Write out, precisely and in full, each line of the material.

INPUT DATA>
######
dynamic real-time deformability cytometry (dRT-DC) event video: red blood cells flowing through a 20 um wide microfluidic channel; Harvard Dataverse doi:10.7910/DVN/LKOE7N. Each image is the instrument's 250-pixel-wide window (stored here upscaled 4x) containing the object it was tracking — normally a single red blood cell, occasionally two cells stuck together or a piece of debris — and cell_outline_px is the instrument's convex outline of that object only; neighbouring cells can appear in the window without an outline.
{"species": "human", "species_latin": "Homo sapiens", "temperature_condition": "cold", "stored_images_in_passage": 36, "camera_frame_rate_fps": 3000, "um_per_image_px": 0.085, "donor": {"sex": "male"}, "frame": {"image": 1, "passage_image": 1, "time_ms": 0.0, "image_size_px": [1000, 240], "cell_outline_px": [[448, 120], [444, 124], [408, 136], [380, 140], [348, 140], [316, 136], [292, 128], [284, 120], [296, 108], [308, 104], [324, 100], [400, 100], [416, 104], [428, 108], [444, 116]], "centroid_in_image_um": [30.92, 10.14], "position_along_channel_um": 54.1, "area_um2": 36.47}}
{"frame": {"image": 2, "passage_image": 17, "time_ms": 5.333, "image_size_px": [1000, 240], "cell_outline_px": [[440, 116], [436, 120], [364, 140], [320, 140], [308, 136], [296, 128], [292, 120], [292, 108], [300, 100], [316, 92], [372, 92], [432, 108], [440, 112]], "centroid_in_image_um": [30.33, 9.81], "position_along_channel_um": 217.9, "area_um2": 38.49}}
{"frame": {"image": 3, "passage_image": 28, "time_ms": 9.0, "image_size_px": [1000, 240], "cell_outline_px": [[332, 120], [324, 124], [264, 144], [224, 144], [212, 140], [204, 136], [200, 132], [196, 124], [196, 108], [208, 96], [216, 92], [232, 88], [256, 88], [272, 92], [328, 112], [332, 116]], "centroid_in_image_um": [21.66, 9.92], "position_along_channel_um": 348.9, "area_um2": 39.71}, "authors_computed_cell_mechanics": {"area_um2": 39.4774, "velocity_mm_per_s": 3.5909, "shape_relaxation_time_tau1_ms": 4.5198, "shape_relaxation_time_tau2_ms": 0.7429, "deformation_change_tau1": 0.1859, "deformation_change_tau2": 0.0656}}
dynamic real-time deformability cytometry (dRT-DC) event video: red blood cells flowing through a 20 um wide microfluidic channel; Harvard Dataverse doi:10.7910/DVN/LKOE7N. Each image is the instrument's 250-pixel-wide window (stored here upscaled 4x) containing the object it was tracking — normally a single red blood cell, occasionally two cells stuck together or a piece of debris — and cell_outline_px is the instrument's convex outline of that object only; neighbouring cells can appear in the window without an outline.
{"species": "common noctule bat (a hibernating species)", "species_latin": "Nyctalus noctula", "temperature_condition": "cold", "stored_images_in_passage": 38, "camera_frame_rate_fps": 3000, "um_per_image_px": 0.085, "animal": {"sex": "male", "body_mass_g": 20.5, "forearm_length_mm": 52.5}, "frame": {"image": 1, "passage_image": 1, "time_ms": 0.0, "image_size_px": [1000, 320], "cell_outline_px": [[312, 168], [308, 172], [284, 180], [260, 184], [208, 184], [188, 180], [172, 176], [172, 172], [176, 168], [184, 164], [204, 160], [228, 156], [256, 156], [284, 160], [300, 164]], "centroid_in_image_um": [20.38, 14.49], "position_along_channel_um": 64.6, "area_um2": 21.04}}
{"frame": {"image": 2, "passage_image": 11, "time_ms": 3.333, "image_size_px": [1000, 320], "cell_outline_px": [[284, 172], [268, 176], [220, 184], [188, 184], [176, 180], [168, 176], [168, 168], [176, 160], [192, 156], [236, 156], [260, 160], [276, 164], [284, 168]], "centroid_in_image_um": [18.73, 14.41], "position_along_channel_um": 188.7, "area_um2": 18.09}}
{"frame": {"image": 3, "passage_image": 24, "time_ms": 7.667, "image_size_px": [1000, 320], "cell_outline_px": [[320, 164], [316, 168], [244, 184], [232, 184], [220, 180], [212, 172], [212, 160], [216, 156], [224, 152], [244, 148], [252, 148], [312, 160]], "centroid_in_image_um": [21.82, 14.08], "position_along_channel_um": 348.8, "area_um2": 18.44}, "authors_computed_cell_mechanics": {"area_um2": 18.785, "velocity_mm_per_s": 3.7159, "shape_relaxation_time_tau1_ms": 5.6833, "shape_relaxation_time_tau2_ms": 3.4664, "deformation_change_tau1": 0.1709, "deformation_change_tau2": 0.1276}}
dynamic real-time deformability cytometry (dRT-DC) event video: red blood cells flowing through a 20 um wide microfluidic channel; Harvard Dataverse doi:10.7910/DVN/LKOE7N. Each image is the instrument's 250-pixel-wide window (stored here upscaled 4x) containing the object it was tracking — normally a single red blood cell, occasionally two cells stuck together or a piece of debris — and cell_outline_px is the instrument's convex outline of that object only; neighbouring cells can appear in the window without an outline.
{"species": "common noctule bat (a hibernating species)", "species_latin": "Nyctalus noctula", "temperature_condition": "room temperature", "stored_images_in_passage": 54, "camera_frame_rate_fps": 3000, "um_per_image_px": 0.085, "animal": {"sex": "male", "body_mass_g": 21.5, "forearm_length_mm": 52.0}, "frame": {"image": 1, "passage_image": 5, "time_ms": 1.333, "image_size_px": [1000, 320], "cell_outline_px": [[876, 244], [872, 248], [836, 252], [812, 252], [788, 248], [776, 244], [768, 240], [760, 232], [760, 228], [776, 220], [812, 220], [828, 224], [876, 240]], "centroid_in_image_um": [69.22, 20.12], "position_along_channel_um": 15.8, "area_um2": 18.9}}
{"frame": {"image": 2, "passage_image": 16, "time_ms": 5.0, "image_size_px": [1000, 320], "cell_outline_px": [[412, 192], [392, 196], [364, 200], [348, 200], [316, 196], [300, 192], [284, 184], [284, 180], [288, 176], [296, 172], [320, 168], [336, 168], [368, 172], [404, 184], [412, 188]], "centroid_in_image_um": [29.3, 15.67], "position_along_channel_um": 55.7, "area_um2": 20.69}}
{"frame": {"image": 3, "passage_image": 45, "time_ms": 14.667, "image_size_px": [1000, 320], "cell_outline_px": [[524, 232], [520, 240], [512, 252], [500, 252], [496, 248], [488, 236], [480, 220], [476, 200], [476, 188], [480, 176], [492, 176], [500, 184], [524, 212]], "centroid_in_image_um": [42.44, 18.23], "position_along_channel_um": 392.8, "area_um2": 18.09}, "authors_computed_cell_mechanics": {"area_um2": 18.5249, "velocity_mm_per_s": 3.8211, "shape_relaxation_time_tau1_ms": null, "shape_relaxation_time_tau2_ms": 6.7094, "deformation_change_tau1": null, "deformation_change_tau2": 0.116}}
######
TASK SOLUTION>
dynamic real-time deformability cytometry (dRT-DC) event video: red blood cells flowing through a 20 um wide microfluidic channel; Harvard Dataverse doi:10.7910/DVN/LKOE7N. Each image is the instrument's 250-pixel-wide window (stored here upscaled 4x) containing the object it was tracking — normally a single red blood cell, occasionally two cells stuck together or a piece of debris — and cell_outline_px is the instrument's convex outline of that object only; neighbouring cells can appear in the window without an outline.
{"species": "human", "species_latin": "Homo sapiens", "temperature_condition": "cold", "stored_images_in_passage": 36, "camera_frame_rate_fps": 3000, "um_per_image_px": 0.085, "donor": {"sex": "male"}, "frame": {"image": 1, "passage_image": 1, "time_ms": 0.0, "image_size_px": [1000, 240], "cell_outline_px": [[448, 120], [444, 124], [408, 136], [380, 140], [348, 140], [316, 136], [292, 128], [284, 120], [296, 108], [308, 104], [324, 100], [400, 100], [416, 104], [428, 108], [444, 116]], "centroid_in_image_um": [30.92, 10.14], "position_along_channel_um": 54.1, "area_um2": 36.47}}
{"frame": {"image": 2, "passage_image": 17, "time_ms": 5.333, "image_size_px": [1000, 240], "cell_outline_px": [[440, 116], [436, 120], [364, 140], [320, 140], [308, 136], [296, 128], [292, 120], [292, 108], [300, 100], [316, 92], [372, 92], [432, 108], [440, 112]], "centroid_in_image_um": [30.33, 9.81], "position_along_channel_um": 217.9, "area_um2": 38.49}}
{"frame": {"image": 3, "passage_image": 28, "time_ms": 9.0, "image_size_px": [1000, 240], "cell_outline_px": [[332, 120], [324, 124], [264, 144], [224, 144], [212, 140], [204, 136], [200, 132], [196, 124], [196, 108], [208, 96], [216, 92], [232, 88], [256, 88], [272, 92], [328, 112], [332, 116]], "centroid_in_image_um": [21.66, 9.92], "position_along_channel_um": 348.9, "area_um2": 39.71}, "authors_computed_cell_mechanics": {"area_um2": 39.4774, "velocity_mm_per_s": 3.5909, "shape_relaxation_time_tau1_ms": 4.5198, "shape_relaxation_time_tau2_ms": 0.7429, "deformation_change_tau1": 0.1859, "deformation_change_tau2": 0.0656}}
dynamic real-time deformability cytometry (dRT-DC) event video: red blood cells flowing through a 20 um wide microfluidic channel; Harvard Dataverse doi:10.7910/DVN/LKOE7N. Each image is the instrument's 250-pixel-wide window (stored here upscaled 4x) containing the object it was tracking — normally a single red blood cell, occasionally two cells stuck together or a piece of debris — and cell_outline_px is the instrument's convex outline of that object only; neighbouring cells can appear in the window without an outline.
{"species": "common noctule bat (a hibernating species)", "species_latin": "Nyctalus noctula", "temperature_condition": "cold", "stored_images_in_passage": 38, "camera_frame_rate_fps": 3000, "um_per_image_px": 0.085, "animal": {"sex": "male", "body_mass_g": 20.5, "forearm_length_mm": 52.5}, "frame": {"image": 1, "passage_image": 1, "time_ms": 0.0, "image_size_px": [1000, 320], "cell_outline_px": [[312, 168], [308, 172], [284, 180], [260, 184], [208, 184], [188, 180], [172, 176], [172, 172], [176, 168], [184, 164], [204, 160], [228, 156], [256, 156], [284, 160], [300, 164]], "centroid_in_image_um": [20.38, 14.49], "position_along_channel_um": 64.6, "area_um2": 21.04}}
{"frame": {"image": 2, "passage_image": 11, "time_ms": 3.333, "image_size_px": [1000, 320], "cell_outline_px": [[284, 172], [268, 176], [220, 184], [188, 184], [176, 180], [168, 176], [168, 168], [176, 160], [192, 156], [236, 156], [260, 160], [276, 164], [284, 168]], "centroid_in_image_um": [18.73, 14.41], "position_along_channel_um": 188.7, "area_um2": 18.09}}
{"frame": {"image": 3, "passage_image": 24, "time_ms": 7.667, "image_size_px": [1000, 320], "cell_outline_px": [[320, 164], [316, 168], [244, 184], [232, 184], [220, 180], [212, 172], [212, 160], [216, 156], [224, 152], [244, 148], [252, 148], [312, 160]], "centroid_in_image_um": [21.82, 14.08], "position_along_channel_um": 348.8, "area_um2": 18.44}, "authors_computed_cell_mechanics": {"area_um2": 18.785, "velocity_mm_per_s": 3.7159, "shape_relaxation_time_tau1_ms": 5.6833, "shape_relaxation_time_tau2_ms": 3.4664, "deformation_change_tau1": 0.1709, "deformation_change_tau2": 0.1276}}
dynamic real-time deformability cytometry (dRT-DC) event video: red blood cells flowing through a 20 um wide microfluidic channel; Harvard Dataverse doi:10.7910/DVN/LKOE7N. Each image is the instrument's 250-pixel-wide window (stored here upscaled 4x) containing the object it was tracking — normally a single red blood cell, occasionally two cells stuck together or a piece of debris — and cell_outline_px is the instrument's convex outline of that object only; neighbouring cells can appear in the window without an outline.
{"species": "common noctule bat (a hibernating species)", "species_latin": "Nyctalus noctula", "temperature_condition": "room temperature", "stored_images_in_passage": 54, "camera_frame_rate_fps": 3000, "um_per_image_px": 0.085, "animal": {"sex": "male", "body_mass_g": 21.5, "forearm_length_mm": 52.0}, "frame": {"image": 1, "passage_image": 5, "time_ms": 1.333, "image_size_px": [1000, 320], "cell_outline_px": [[876, 244], [872, 248], [836, 252], [812, 252], [788, 248], [776, 244], [768, 240], [760, 232], [760, 228], [776, 220], [812, 220], [828, 224], [876, 240]], "centroid_in_image_um": [69.22, 20.12], "position_along_channel_um": 15.8, "area_um2": 18.9}}
{"frame": {"image": 2, "passage_image": 16, "time_ms": 5.0, "image_size_px": [1000, 320], "cell_outline_px": [[412, 192], [392, 196], [364, 200], [348, 200], [316, 196], [300, 192], [284, 184], [284, 180], [288, 176], [296, 172], [320, 168], [336, 168], [368, 172], [404, 184], [412, 188]], "centroid_in_image_um": [29.3, 15.67], "position_along_channel_um": 55.7, "area_um2": 20.69}}
{"frame": {"image": 3, "passage_image": 45, "time_ms": 14.667, "image_size_px": [1000, 320], "cell_outline_px": [[524, 232], [520, 240], [512, 252], [500, 252], [496, 248], [488, 236], [480, 220], [476, 200], [476, 188], [480, 176], [492, 176], [500, 184], [524, 212]], "centroid_in_image_um": [42.44, 18.23], "position_along_channel_um": 392.8, "area_um2": 18.09}, "authors_computed_cell_mechanics": {"area_um2": 18.5249, "velocity_mm_per_s": 3.8211, "shape_relaxation_time_tau1_ms": null, "shape_relaxation_time_tau2_ms": 6.7094, "deformation_change_tau1": null, "deformation_change_tau2": 0.116}}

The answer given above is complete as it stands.